> _Texte source_
● ● ●

Courts morceaux en forme de rêve... C'est avec ce titre à la Satie – dont Koechlin appréciait « la naïveté ironique » – que l'on pourrait sous-titrer cet enregistrement où deux types de pièces dominent : celles issus d'un thème populaire (pour les mouvements les plus rapides) et les autres, écrites de façon plus libre, parfois même sans thème directeur. L'ambiance générale est poétique sinon méditative, et l'influence de Bach assez sensible.
Les Cinq Sonatines Op.59 sont de construction plutôt classique, le désir d'un cadre formel apparaissant nettement. Ce qu'on y relève de caractéristique, c'est la progression des miniatures du début aux mouvements suivants qui s'amplifient – rappelant le savoir-faire orchestral du compositeur. La pianiste Mireille Guillaume décline ces brèves œuvres, tenant d'ailleurs plus de la suite, à partir du gracieux et virevoltant Allegro initial de la Première jusqu'au Final nettement abouti de la Cinquième, en passant par l'articulation feutrée et tendre de la Sicilienne de la Deuxième, les couleurs debussystes du premier mouvement de la Troisième, les faux airs d'un Lied schumanien de l'Andante de la Quatrième et son Rondeau un rien baroque, n'omettant pas de rappeler à l'auditeur, par une certaine manière de faire sonner les basses de l'Andante de la dernière sonatine, que Koechlin écrivit beaucoup pour l'orgue. Plus libres dans le choix du caractère de chaque mouvement, les Nouvelles Sonatines Op.87 reviennent à des formes plus modestes, mais en y mêlant cette richesse mélodique qu'on trouve dans les Esquisses. Koechlin a plusieurs fois mentionné ces pièces comme ayant marqué sont évolution de créateur. On appréciera particulière le très beau travail de nuances effectué sur le Moderato qui ouvre la première sonatine de cet opus, suivi d'un Andante moderato pudiquement nostalgique puis d'une sorte de chanson enfantine d'une grande fraîcheur, pour s'achever sur un allegro assez carmagnolesque. Plus loin, on goûtera quelques hommages discrets à Rameau, Couperin, et bien sûr Bach.
Dominées par une majorité de mouvements compris entre adagio et moderato, les Douze Esquisses op.47 n°1 (1ère série) nous proposent un paysage musical tempéré, presque romantique, où se lisent des réminiscences de Chopin. Mais, comme dans la série qui suivra – (2ème série) –, c'est l'affirmation du contrepoint à la française qui est remarquable. On y entendra à plusieurs reprises des affinités avec Fauré (plage 6 du deuxième disque), de Séverac (plage suivante), plus évidemment Debussy et même Liszt, sans oublier Duparc (plage 35 du premier CD et plage 2 du second), Satie et même Poulenc ! Indéniablement, Mireille Guillaume est moins à l'aise avec ces promenades dans la brièveté desquelles elle parvient mal à raconter quelque chose, et où elle se perd parfois dans un jeu un rien affecté.
Les Pastorales Op.77 favorisent elles aussi la forme miniature (rarement plus d'une minute, exceptionnellement deux). Là, rien de romantique, mais au contraire un dépouillement plus méditatif et symboliste. Le côté chanson villageoise est nettement exploité, avec certaines harmonies assez étranges (plage 21 du premier CD).
Concision, enfin, pour les Chants de Kervéléan Op.197. Composée durant la Seconde Guerre mondiale d'une écriture allégée, l'œuvre est un bel équilibre entre mélodie, contrepoint et harmonie. Elle témoigne également de la quête mystique d'un musicien arrivé à l'hiver de sa vie. L'Invocation est une belle et calme élégie qui va son bonhomme de chemin avec quelques accès de passion, sans exclure des résolutions toutes médiévales. Elle gagnerait cependant à être jouée avec moins d'emphase, plus directement. En revanche, la pianiste amorce un deuxième mouvement (Le Calme et la Splendeur dans la Nature) dans un superbe pianissimo.

● ● ●

> _Listing_

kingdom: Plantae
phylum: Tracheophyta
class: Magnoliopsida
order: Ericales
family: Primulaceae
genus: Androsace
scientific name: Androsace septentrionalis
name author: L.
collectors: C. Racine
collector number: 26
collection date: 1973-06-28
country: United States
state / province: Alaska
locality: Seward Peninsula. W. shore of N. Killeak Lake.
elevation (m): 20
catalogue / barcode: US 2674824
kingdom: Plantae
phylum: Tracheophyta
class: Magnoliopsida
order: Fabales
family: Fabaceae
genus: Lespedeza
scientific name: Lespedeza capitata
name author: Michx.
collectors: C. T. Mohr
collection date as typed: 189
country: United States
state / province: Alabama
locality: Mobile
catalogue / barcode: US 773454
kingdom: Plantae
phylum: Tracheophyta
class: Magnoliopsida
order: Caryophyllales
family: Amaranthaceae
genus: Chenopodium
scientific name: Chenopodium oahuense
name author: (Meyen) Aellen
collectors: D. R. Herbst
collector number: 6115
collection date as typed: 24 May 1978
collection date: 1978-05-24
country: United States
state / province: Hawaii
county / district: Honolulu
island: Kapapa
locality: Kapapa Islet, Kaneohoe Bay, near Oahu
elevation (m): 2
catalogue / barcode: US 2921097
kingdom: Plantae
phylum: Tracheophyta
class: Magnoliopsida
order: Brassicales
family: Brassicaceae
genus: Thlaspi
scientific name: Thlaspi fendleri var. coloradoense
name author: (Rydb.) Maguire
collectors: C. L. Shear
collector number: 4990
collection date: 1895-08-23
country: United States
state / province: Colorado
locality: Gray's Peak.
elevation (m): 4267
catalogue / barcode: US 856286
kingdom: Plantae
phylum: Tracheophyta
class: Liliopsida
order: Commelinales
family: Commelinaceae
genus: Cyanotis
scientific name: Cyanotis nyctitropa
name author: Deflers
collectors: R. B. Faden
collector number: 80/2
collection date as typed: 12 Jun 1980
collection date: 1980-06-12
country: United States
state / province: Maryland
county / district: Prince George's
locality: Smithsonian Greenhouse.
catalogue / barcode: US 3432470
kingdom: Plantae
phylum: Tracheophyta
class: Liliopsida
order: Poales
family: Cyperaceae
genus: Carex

● ● ●

Répondez à ces questions d'après le texte source :
1. Pendant quelle période les Chants de Kervéléan Op.197 ont-ils été composés ?
2. Quelle durée les pièces des Pastorales Op.77 dépassent-elles rarement ?
3. Quel mouvement de la Deuxième des Cinq Sonatines Op.59 est mentionné ?

1. Durant la Seconde Guerre mondiale.
2. Une minute (exceptionnellement deux).
3. La Sicilienne.